[Records from a data source]

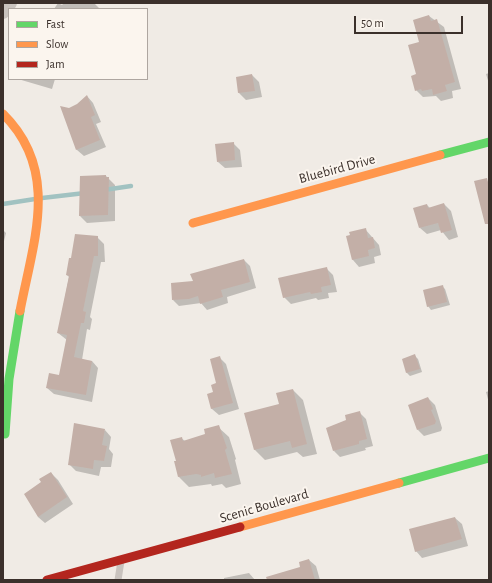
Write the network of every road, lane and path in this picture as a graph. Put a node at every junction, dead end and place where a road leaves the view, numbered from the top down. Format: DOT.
graph roads {
  1 [pos="10,3"];
  2 [pos="3,12"];
  3 [pos="3,114"];
  4 [pos="489,142"];
  5 [pos="192,223"];
  6 [pos="5,434"];
  7 [pos="489,458"];
  8 [pos="121,560"];
  9 [pos="47,580"];
  10 [pos="118,580"];
  1 -- 2 [label="street"];
  3 -- 6 [label="street"];
  4 -- 5 [label="street, Bluebird Drive"];
  7 -- 8 [label="street, Scenic Boulevard"];
  8 -- 9 [label="street, Scenic Boulevard"];
  8 -- 10 [label="lane"];
}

[Brief] Exactly retype each record above, dropping images.

[Result of the exercise]
Write the network of every road, lane and path in this picture as a graph. Put a node at every junction, dead end and place where a road leaves the view, numbered from the top down. Format: DOT.
graph roads {
  1 [pos="10,3"];
  2 [pos="3,12"];
  3 [pos="3,114"];
  4 [pos="489,142"];
  5 [pos="192,223"];
  6 [pos="5,434"];
  7 [pos="489,458"];
  8 [pos="121,560"];
  9 [pos="47,580"];
  10 [pos="118,580"];
  1 -- 2 [label="street"];
  3 -- 6 [label="street"];
  4 -- 5 [label="street, Bluebird Drive"];
  7 -- 8 [label="street, Scenic Boulevard"];
  8 -- 9 [label="street, Scenic Boulevard"];
  8 -- 10 [label="lane"];
}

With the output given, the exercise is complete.